Mute. Unable to speak. Stricken with fear. Frozen.  But yearning for so much more beyond herself.
Ariel was able to surrender her voice for a new pair of legs. Legs to help her seek things above. All in the search of Prince Eric.

     Likewise, I have lost my voice (both literally and figuratively. Drinking lots of tea.). The language has been a huge roadblock for me. Although having spent many years studying Spanish and getting high marks, doubt constantly enters my mind. I know that this doubt is the work of the Enemy (just like Ursula!). It's difficult to comprehend spoken word or input into a conversation I understand because by the time I formulate in my mind something to say, the topic has already changed. I became a mute and it made me so aggravated. For me, when I set my mind to do a task, I'd like to do it the best as I can. But coming here, that has been nearly impossible because I cannot understand what my tasks are fully.
     I realize to though that my task is much like Ariel's.
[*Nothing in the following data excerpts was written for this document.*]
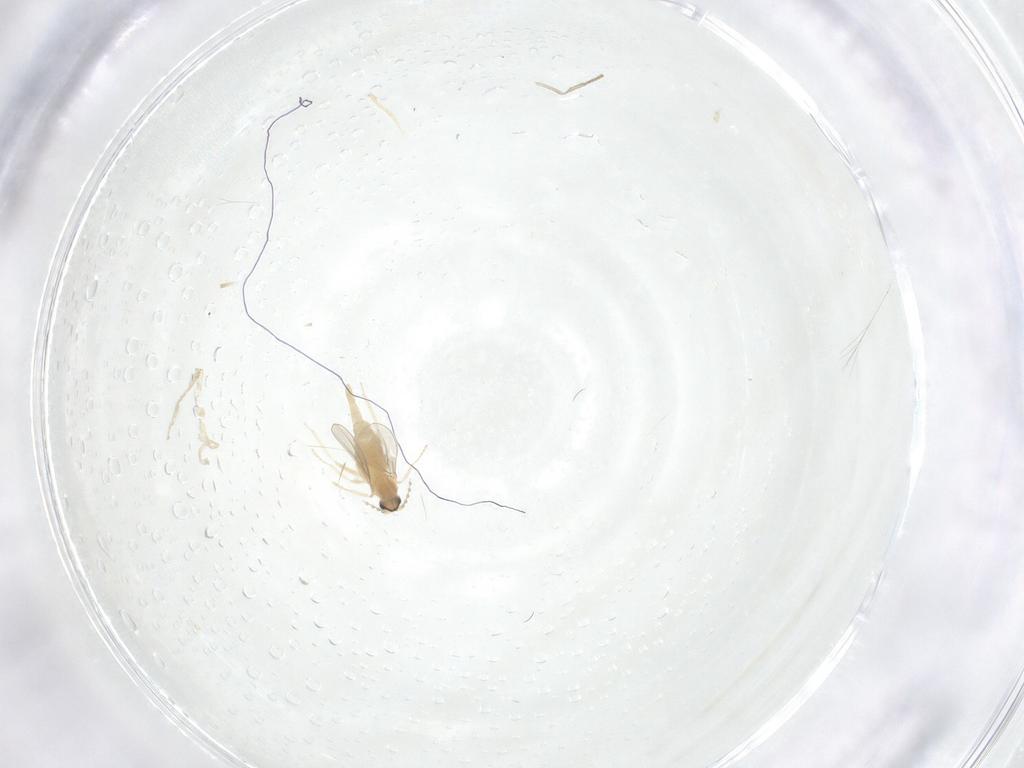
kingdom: Animalia
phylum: Arthropoda
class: Insecta
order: Diptera
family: Cecidomyiidae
To get out the bubble of my comfort zone in order truly "Seek Things Above" (Colossians 3:2, anyone?) and really get to know my prince, the Prince of Peace.
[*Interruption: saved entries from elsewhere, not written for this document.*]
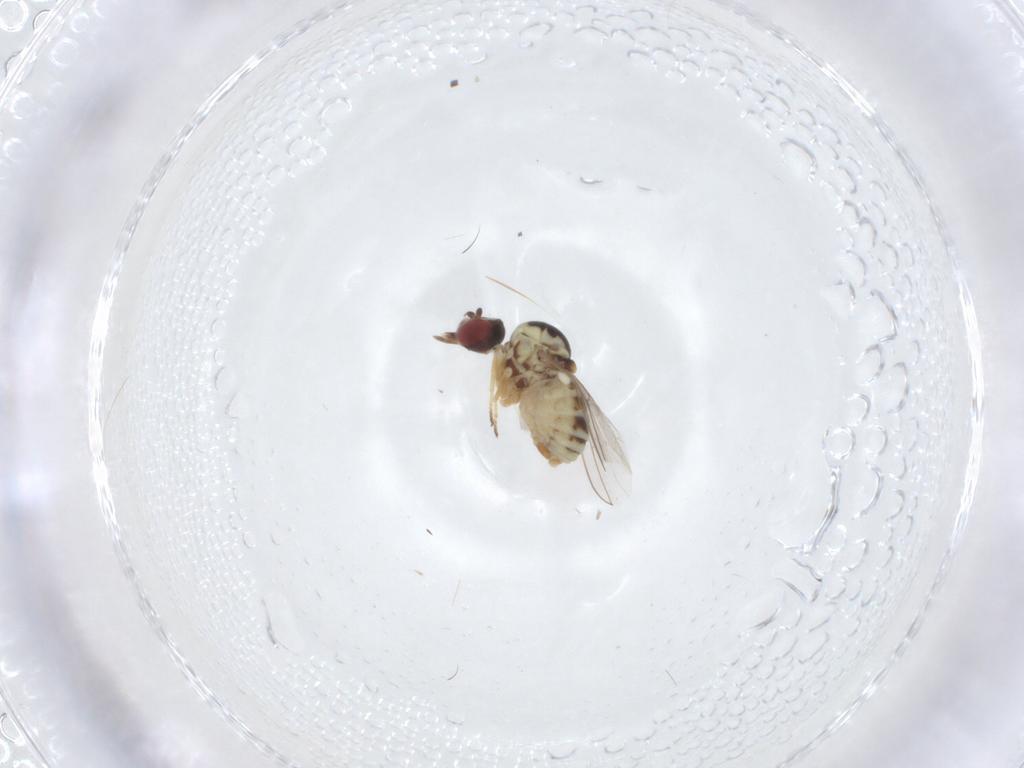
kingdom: Animalia
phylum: Arthropoda
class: Insecta
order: Diptera
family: Bombyliidae
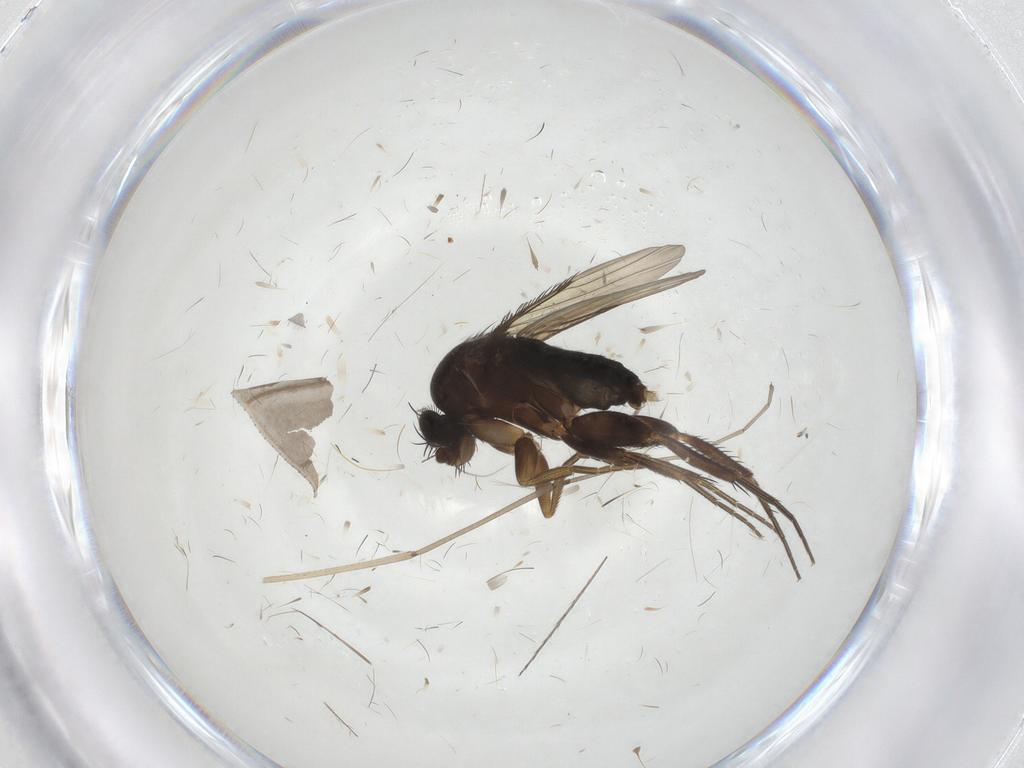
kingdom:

                                                                 
                                                                       BOOM!
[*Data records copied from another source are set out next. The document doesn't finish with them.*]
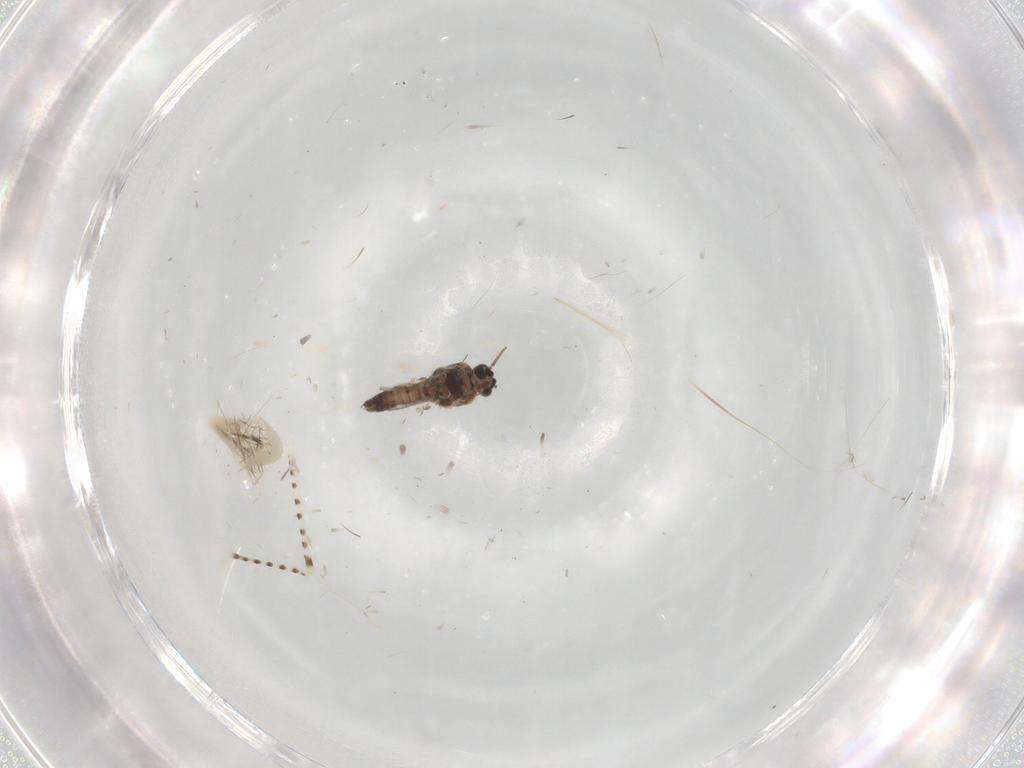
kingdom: Animalia
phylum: Arthropoda
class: Insecta
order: Diptera
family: Chaoboridae
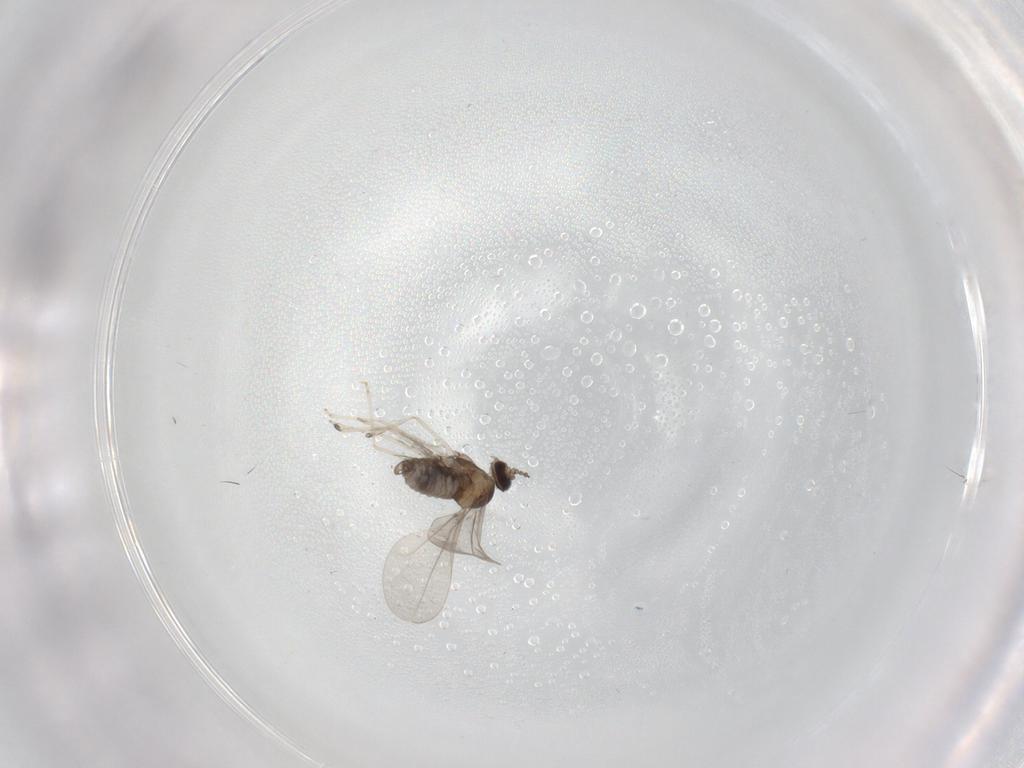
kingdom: Animalia
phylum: Arthropoda
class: Insecta
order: Diptera
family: Cecidomyiidae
     I'll keep with the Ariel theme for just a little bit longer since she and I have much in common. We both love to swim, sing, got our eyes up above, seek The Prince and have fish for best friends... (I mean what? oh, wait, nevermind that last part).
     Anyway, today has been one of progress. I'm finding my musical voice and putting it to use! As soon as I got here, the sisters found out that I like to sing. This evening Mariela and I went to see the youth group and their preparations for a play on Sunday about Saint Francis and Saint Clara. It came up again that I sing and so I sang a bit in English for them all. Afterwards, I was invited to sing during their show! The final scene is Clara having her hair cut and taking her vows, and I will be singing during the action. I'm so excited to finally be able to put one of my talents to use!!
     Little by little, everyday, I battle the Enemy inside me for my voice back. And I must say, things finally began to turn around by saying the rosary with the sisters. It was exactly what I needed because my spirituality was lacking and that's a huge part of mission! I just needed to push [pray.until.something.happens] And yes indeed, something did happen.
     Today there were many victories. I was able to get around Santa Cruz without the departing SLM, and tell Madre Clara that I was going to the plaza to change money, get groceries, make a deposit for the bank and that I'd return to help with the students' plays (I hope she was proud because that might just be the most she's heard me say in Spanish thus far).
     Mariela stayed back because she is more involved with the students' plays. So I offered to make her deposit as well. Without her, my linguistic crutch, I had to make my way around Montero with my own Spanish skills. I was going with Antoinette and Natalie, and of the three I was the one with the most history with the language.
     I was able to flag us three motos and off we headed to the plaza. There I exchanged my own money with the dudes there. At the supermarket I asked the cashier if she knew where the Banco Union was and was able to understand most of it!! Another two motos were hailed (one for me, and one for Antoinette and Natalie) and asked for Banco Union. Wouldn't you know, we made it to the right place! At the bank, we waited DMV style; for our number to pop up with which booth to go to. And wouldn't you know, I was able to get across that what I needed to do and for whom. More than that, I was able to make small talk! YAY!

     The motos are a great time to think. It was while riding to the Banco Union and calling out behind me to the girls, "estoy ganando!" that I realized a lot had changed from the day before. My heart was lighter, I am capable and it mostly is due to getting in the prayer I really needed to do myself. Despite all the prayers and good vibes are being sent my way, I needed to be the one to open up that dialogue between God and myself about my struggles and need of His grace in my heart. To set myself back on the right path. To reignite my heart for why I came down here in the first place.


                                                            




p.s: odd fact, I wanted to get Seek Things Above tattooed on my ribs when I finish mission because I won't be able to give blood for a year upon arrival to the EEUU, so the fact that it fits so uncannily well into this post is just mind-slanting to me.